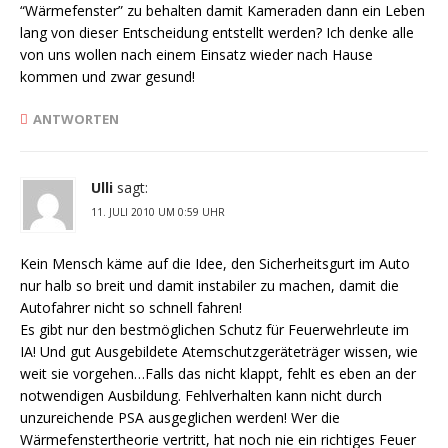
“Wärmefenster” zu behalten damit Kameraden dann ein Leben
lang von dieser Entscheidung entstellt werden? Ich denke alle
von uns wollen nach einem Einsatz wieder nach Hause
kommen und zwar gesund!
ANTWORTEN
Ulli
sagt:
11. JULI 2010 UM 0:59 UHR
Kein Mensch käme auf die Idee, den Sicherheitsgurt im Auto
nur halb so breit und damit instabiler zu machen, damit die
Autofahrer nicht so schnell fahren!
Es gibt nur den bestmöglichen Schutz für Feuerwehrleute im
IA! Und gut Ausgebildete Atemschutzgeräteträger wissen, wie
weit sie vorgehen…Falls das nicht klappt, fehlt es eben an der
notwendigen Ausbildung. Fehlverhalten kann nicht durch
unzureichende PSA ausgeglichen werden! Wer die
Wärmefenstertheorie vertritt, hat noch nie ein richtiges Feuer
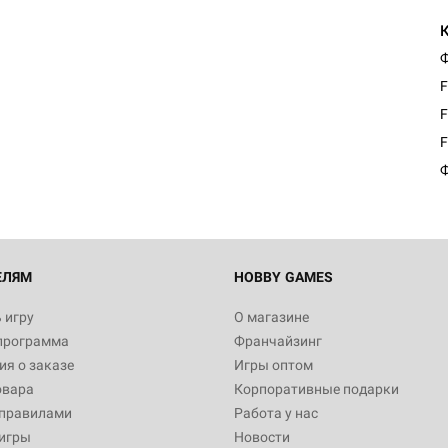
Ф
F
F
F
Ф
ЕЛЯМ
HOBBY GAMES
 игру
О магазине
программа
Франчайзинг
я о заказе
Игры оптом
овара
Корпоративные подарки
 правилами
Работа у нас
игры
Новости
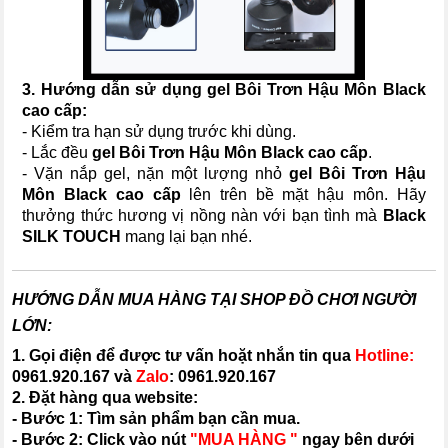
3. Hướng dẫn sử dụng
gel Bôi Trơn Hậu Môn Black
cao cấp
:
- Kiểm tra hạn sử dụng trước khi dùng.
- Lắc đều
gel Bôi Trơn Hậu Môn Black cao cấp
.
- Vặn nắp gel, nặn một lượng nhỏ
gel Bôi Trơn Hậu
Môn Black cao cấp
lên trên bề mặt hậu môn. Hãy
thưởng thức hương vị nồng nàn với bạn tình mà
Black
SILK TOUCH
mang lại bạn nhé.
HƯỚNG DẪN MUA HÀNG TẠI SHOP ĐỒ CHƠI NGƯỜI
LỚN:
1. Gọi điện để được tư vấn hoặt nhắn tin qua
Hotline:
0961.920.167
và
Zalo
:
0961.920.167
2. Đặt hàng qua website:
- Bước 1: Tìm sản phẩm bạn cần mua.
- Bước 2: Click vào nút
"MUA HÀNG "
ngay bên dưới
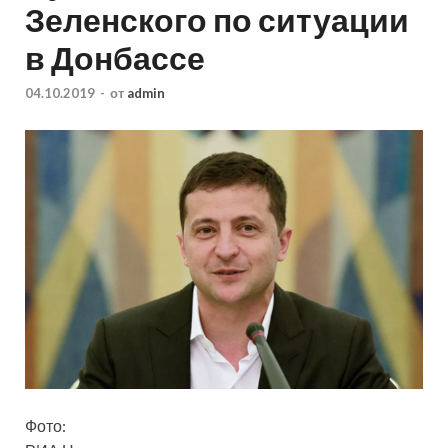
Зеленского по ситуации
в Донбассе
04.10.2019
-
от
admin
Фото:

▸ WHAT NEEDS TO BE DONE: Reproduce the text read from each picture in the data above, line by line and without any changes. Leave the pictures themselves out of your answer.

▸ REPLY TO THE EXERCISE:
“Wärmefenster” zu behalten damit Kameraden dann ein Leben
lang von dieser Entscheidung entstellt werden? Ich denke alle
von uns wollen nach einem Einsatz wieder nach Hause
kommen und zwar gesund!
ANTWORTEN
Ulli
sagt:
11. JULI 2010 UM 0:59 UHR
Kein Mensch käme auf die Idee, den Sicherheitsgurt im Auto
nur halb so breit und damit instabiler zu machen, damit die
Autofahrer nicht so schnell fahren!
Es gibt nur den bestmöglichen Schutz für Feuerwehrleute im
IA! Und gut Ausgebildete Atemschutzgeräteträger wissen, wie
weit sie vorgehen…Falls das nicht klappt, fehlt es eben an der
notwendigen Ausbildung. Fehlverhalten kann nicht durch
unzureichende PSA ausgeglichen werden! Wer die
Wärmefenstertheorie vertritt, hat noch nie ein richtiges Feuer
Ф
F
F
F
Ф
ЕЛЯМ
HOBBY GAMES
 игру
О магазине
программа
Франчайзинг
я о заказе
Игры оптом
овара
Корпоративные подарки
 правилами
Работа у нас
игры
Новости
3. Hướng dẫn sử dụng
gel Bôi Trơn Hậu Môn Black
cao cấp
:
- Kiểm tra hạn sử dụng trước khi dùng.
- Lắc đều
gel Bôi Trơn Hậu Môn Black cao cấp
.
- Vặn nắp gel, nặn một lượng nhỏ
gel Bôi Trơn Hậu
Môn Black cao cấp
lên trên bề mặt hậu môn. Hãy
thưởng thức hương vị nồng nàn với bạn tình mà
Black
SILK TOUCH
mang lại bạn nhé.
HƯỚNG DẪN MUA HÀNG TẠI SHOP ĐỒ CHƠI NGƯỜI
LỚN:
1. Gọi điện để được tư vấn hoặt nhắn tin qua
Hotline:
0961.920.167
và
Zalo
:
0961.920.167
2. Đặt hàng qua website:
- Bước 1: Tìm sản phẩm bạn cần mua.
- Bước 2: Click vào nút
"MUA HÀNG "
ngay bên dưới
Зеленского по ситуации
в Донбассе
04.10.2019
-
от
admin
Фото:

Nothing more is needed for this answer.